▼▼▼
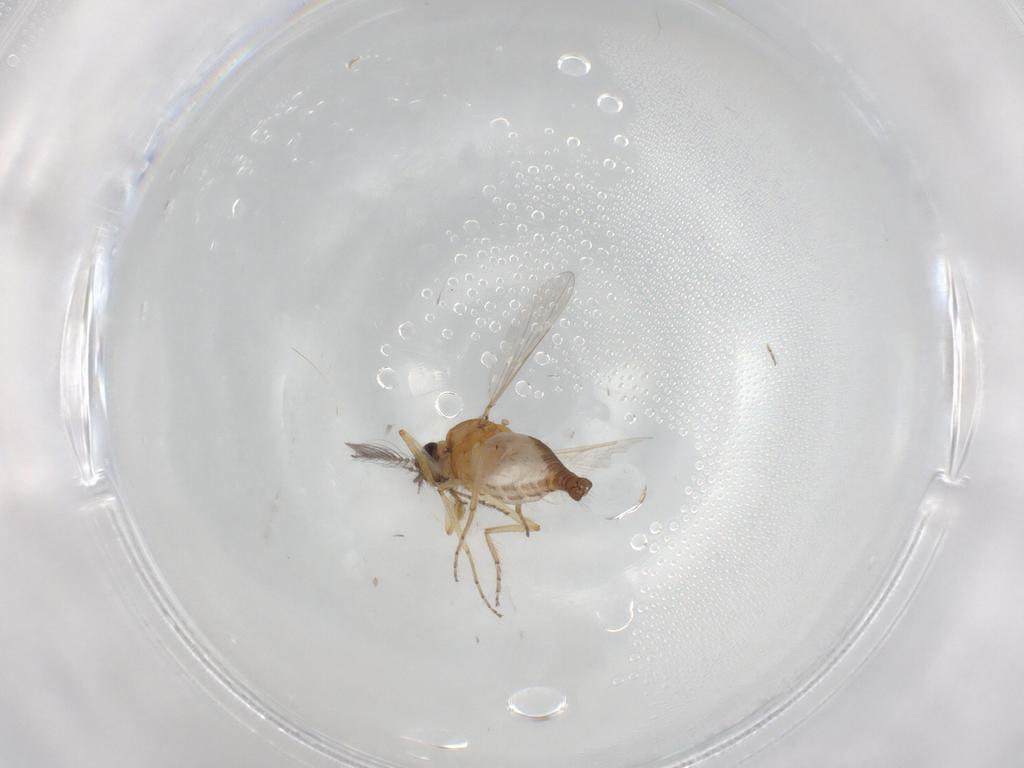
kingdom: Animalia
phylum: Arthropoda
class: Insecta
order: Diptera
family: Ceratopogonidae
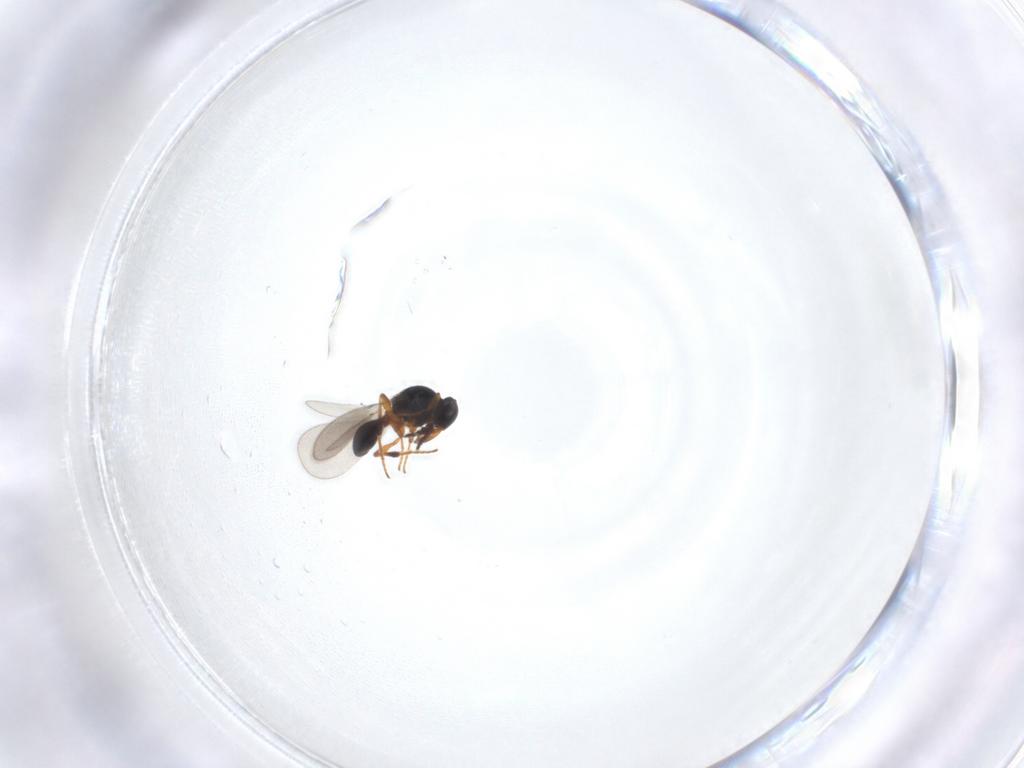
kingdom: Animalia
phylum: Arthropoda
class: Insecta
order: Hymenoptera
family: Platygastridae
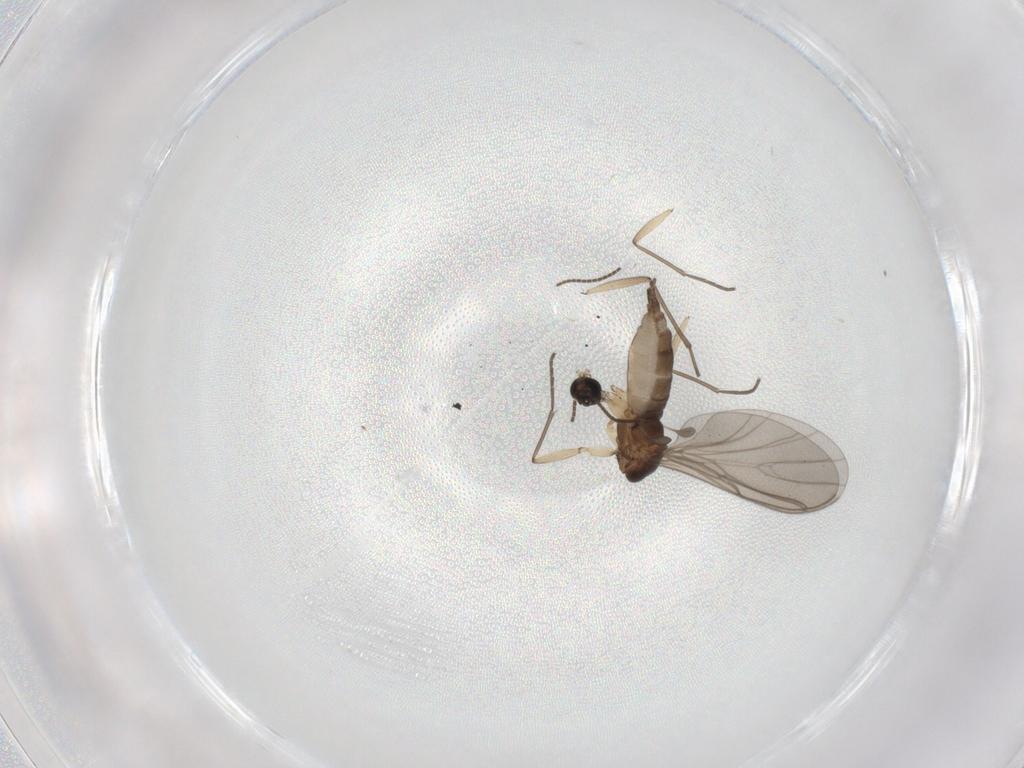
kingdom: Animalia
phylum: Arthropoda
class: Insecta
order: Diptera
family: Sciaridae
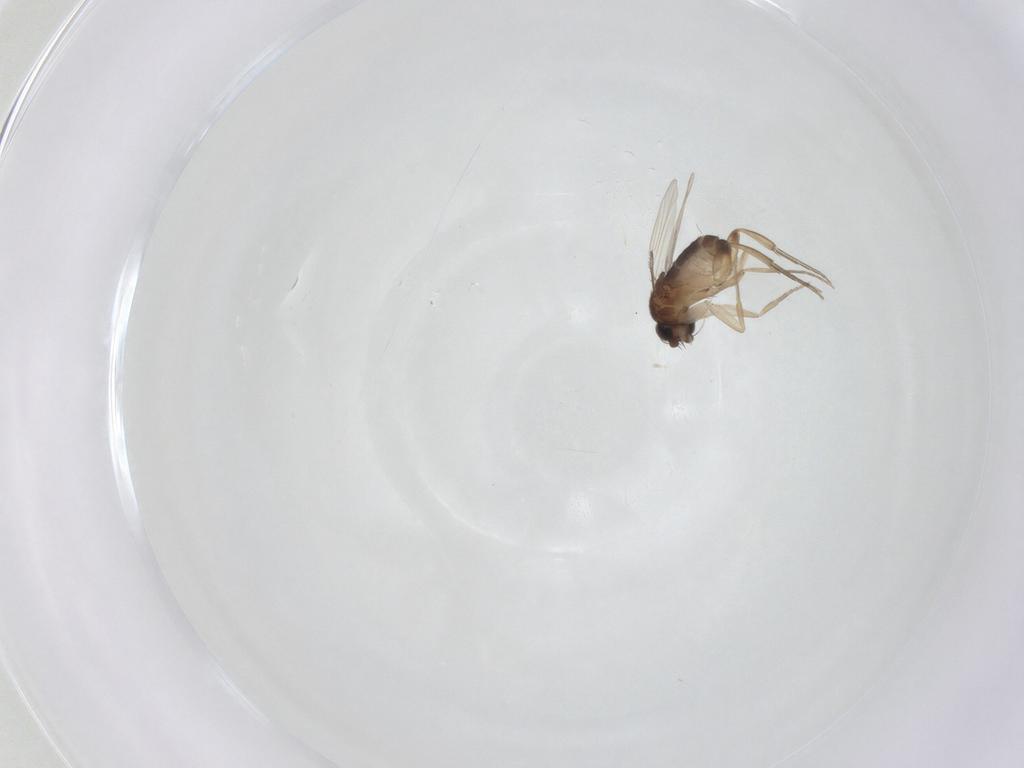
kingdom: Animalia
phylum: Arthropoda
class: Insecta
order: Diptera
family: Phoridae
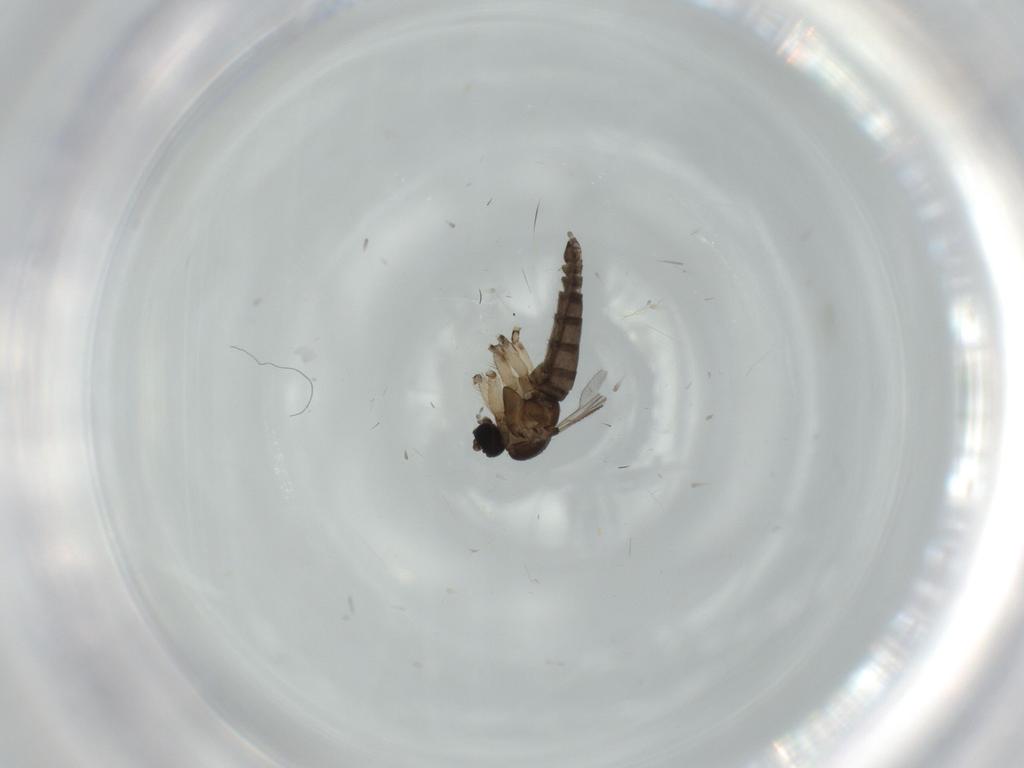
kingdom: Animalia
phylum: Arthropoda
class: Insecta
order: Diptera
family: Sciaridae
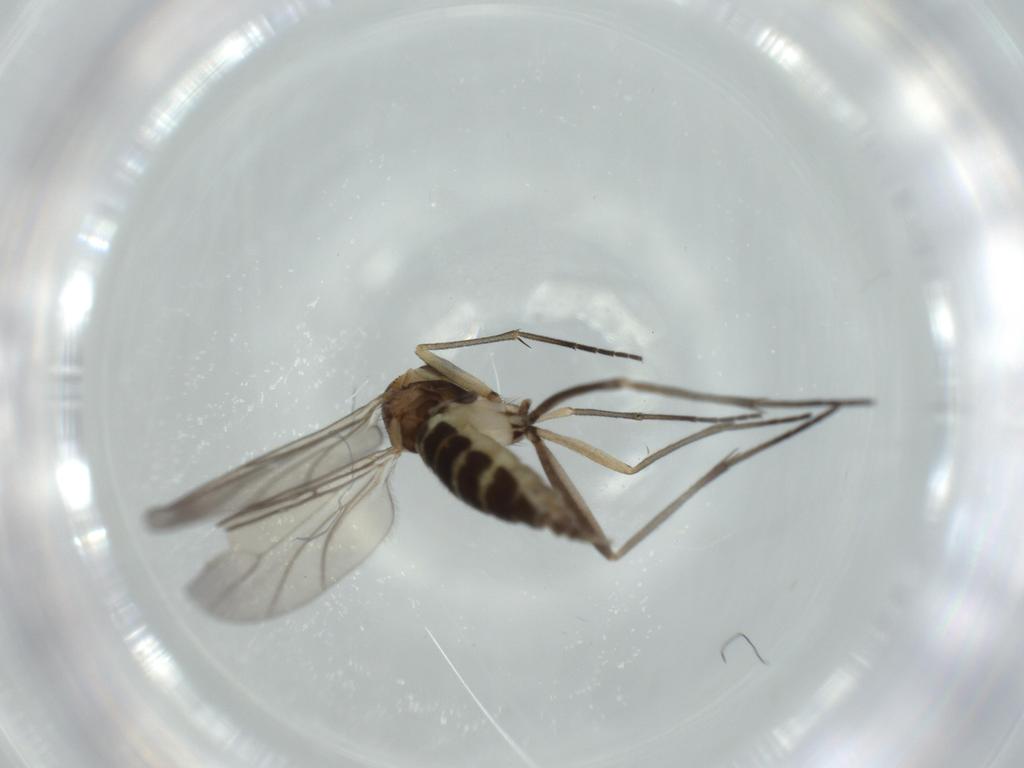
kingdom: Animalia
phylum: Arthropoda
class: Insecta
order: Diptera
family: Sciaridae
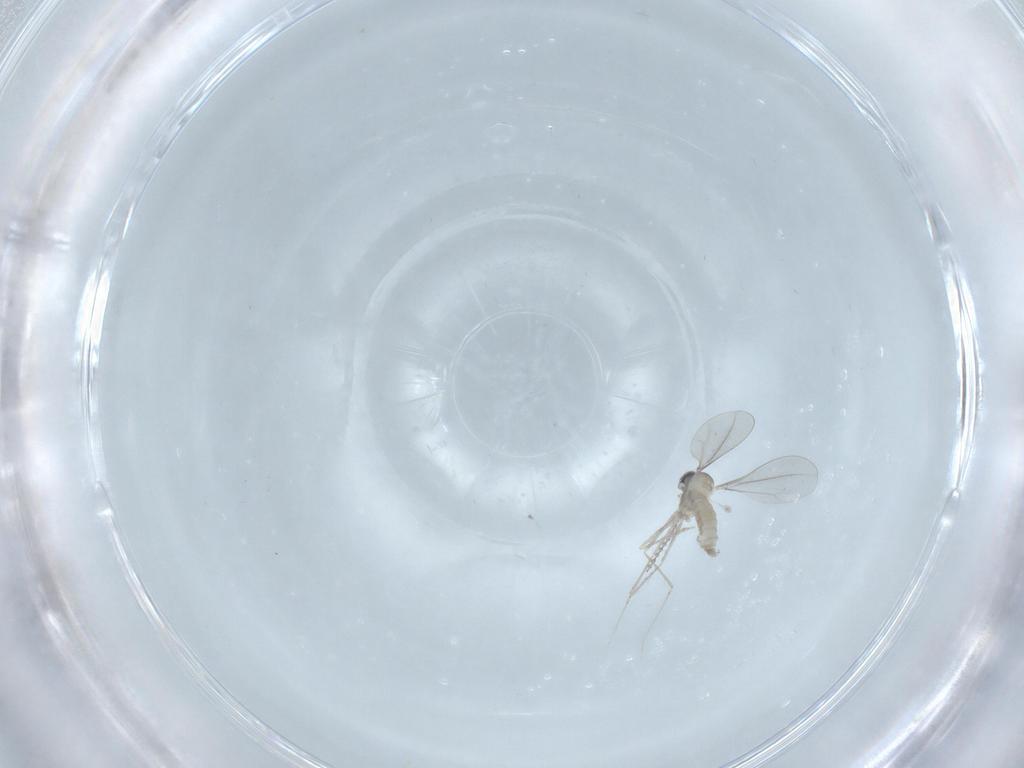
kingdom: Animalia
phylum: Arthropoda
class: Insecta
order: Diptera
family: Cecidomyiidae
▲▲▲
INSTRUCTIONS FOR THE TASK:
Rewrite the entries starting with the line containing "order: Hymenoptera" and continuing through the end of the entries, changing "family" to "familia" and keeping everything else the same. Leave the pictures out of your answer.

IN RESPONSE:
order: Hymenoptera
familia: Platygastridae
kingdom: Animalia
phylum: Arthropoda
class: Insecta
order: Diptera
familia: Sciaridae
kingdom: Animalia
phylum: Arthropoda
class: Insecta
order: Diptera
familia: Phoridae
kingdom: Animalia
phylum: Arthropoda
class: Insecta
order: Diptera
familia: Sciaridae
kingdom: Animalia
phylum: Arthropoda
class: Insecta
order: Diptera
familia: Sciaridae
kingdom: Animalia
phylum: Arthropoda
class: Insecta
order: Diptera
familia: Cecidomyiidae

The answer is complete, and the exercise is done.